Whether one is in the world of commercial corporate governance or that of ecclesiastical governance, the naked notion of “efficiency” is – as the saying goes – a good servant but a terrible master. It is especially dangerous when powerful figures mistake efficiency for a ruling principle.

That’s one reason why the words of the Vatican’s new chief of mission, Cardinal Luis Antonio “Chito” Tagle, on the subject – and the words of Pope Francis to the Pontifical Mission Societies, which preceded and occasioned Cardinal Tagle’s recent remarks – deserve careful attention.

“Pope Francis is not against efficiency and methods that could make our mission fruitful and transparent,” Cardinal Tagle told Vatican News in an interview released on May 28, “but he is warning us about the danger of ‘measuring’ Church mission using only the standards and outcomes predetermined by models or schools of management, no matter how good and useful these may be.

“The tools of efficiency can help,” Cardinal Tagle said, “but should never be a substitute for church mission.” Tagle went on to say, “The most efficiently run church organisation may end up being the least missionary.”

Efficiency, however, is not a measure of how much an outfit spends or an account of where it spends it, but a prudent ordering of resources to the service of the core mission. On that understanding, the most efficiently run Church organisation will be the most successful missionary outfit, almost by definition. It will be the one that gets the most from the resources at its disposal.

The Pontifical Mission Societies, by the way, is the name of an umbrella organisation for several worldwide networks:

  • The Society for the Propagation of the Faith, founded by soon-to-be-Blessed Pauline-Marie Jaricot;
  • The Holy Childhood Association, founded by Bishop Charles de Forbin-Janson (after consulting the Ven Pauline-Marie) to harness the prayer and material generosity of French children to support the missions, especially in China;
  • The Society of St Peter the Apostle, founded in the late 19th century to foster seminaries in mission territories for the training of indigenous clergy;
  • The Pontifical Missionary Union, founded by Blessed Paul Manna in 1916, who had served in Burma and believed that the Church’s missionary effort could not be staffed or supported sufficiently until the bishops and priests of the world were converted to the missionary cause.

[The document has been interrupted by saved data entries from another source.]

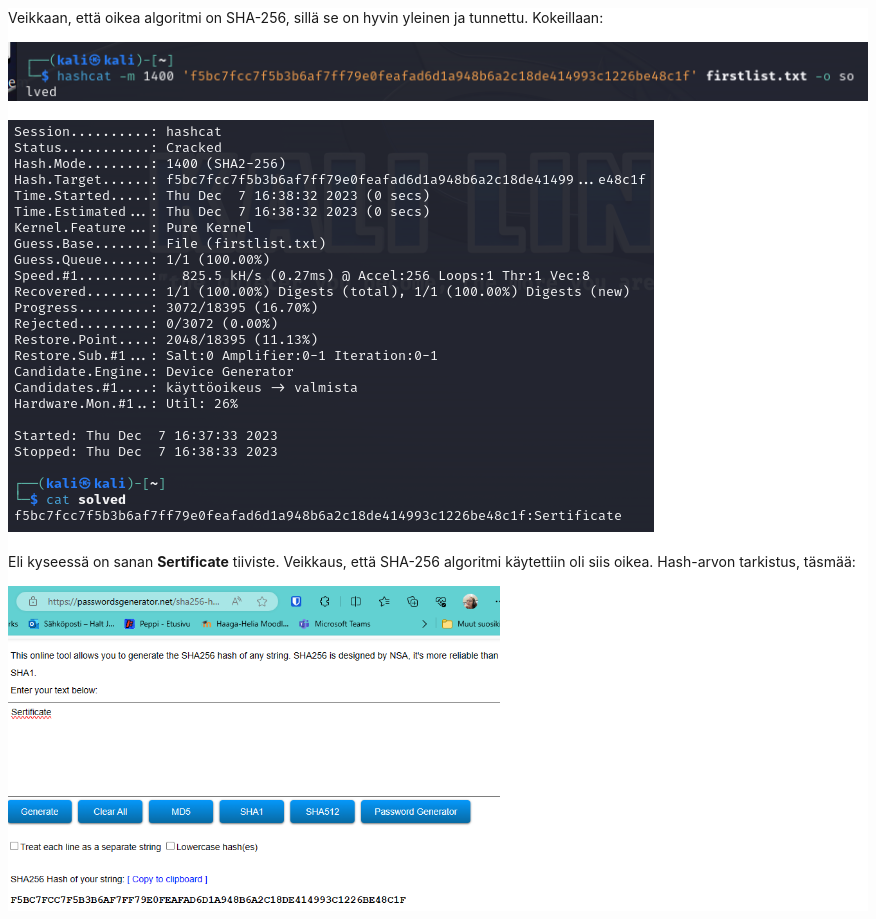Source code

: Veikkaan, että oikea algoritmi on SHA-256, sillä se on hyvin yleinen ja tunnettu. Kokeillaan:

![](assets/2023-12-07-23-40-57-image.png)

![](assets/2023-12-07-23-41-16-image.png)

Eli kyseessä on sanan **Sertificate** tiiviste. Veikkaus, että SHA-256 algoritmi käytettiin oli siis oikea. Hash-arvon tarkistus, täsmää:

<img src="assets/2023-12-07-23-44-26-image.png" title="" alt="" width="492">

A week before Cardinal Tagle’s remarks, Pope Francis wrote to the Pontifical Mission Societies on the practical matter of funding missionary work. “The temptation may arise,” he wrote, of “gambling on some better fundraising system developed by groups specialising in large donors. ” Francis urged the societies to resist the temptation.

Pope Francis was, in short, arguing for the long view, encouraging the societies to rely on the broad participation of the Catholic faithful in the support of their missionary efforts. “The Church continues to advance thanks to the widow’s mite,” wrote Pope Francis, “and the contributions of innumerable people healed and consoled by Jesus, who for this reason, overflowing with gratitude, donate whatever they have.”

Pope Francis was blunt with leaders, telling them they “sometimes end up turning in on themselves, devoting energy and attention primarily to promoting themselves and to advertising their own initiatives,” adding that “some” missionaries appear given to redefining “their own importance and their own bailiwicks within the Church, under the guise of relaunching their specific mission.”

Francis is not wrong to warn against self-absorption, and he’s not wrong to urge a long view of things, especially in circumstances apparently as dire as those in which the Church finds herself now.

Fundraising, however, is a big part of what the Pontifical Mission Societies are seen to be doing, even if it is only a small part of what they actually do. And the sort of “retail” fundraising he urges requires missionaries to tout their works, so potential donors great or small know what they’d be supporting. Respect for the faithful who support the missions means careful accounting for the use of their money.

On both counts – message discipline and accounting transparency – the Church has a long row to hoe, and the Vatican on Pope Francis’s watch is in no position to be giving lectures on either subject.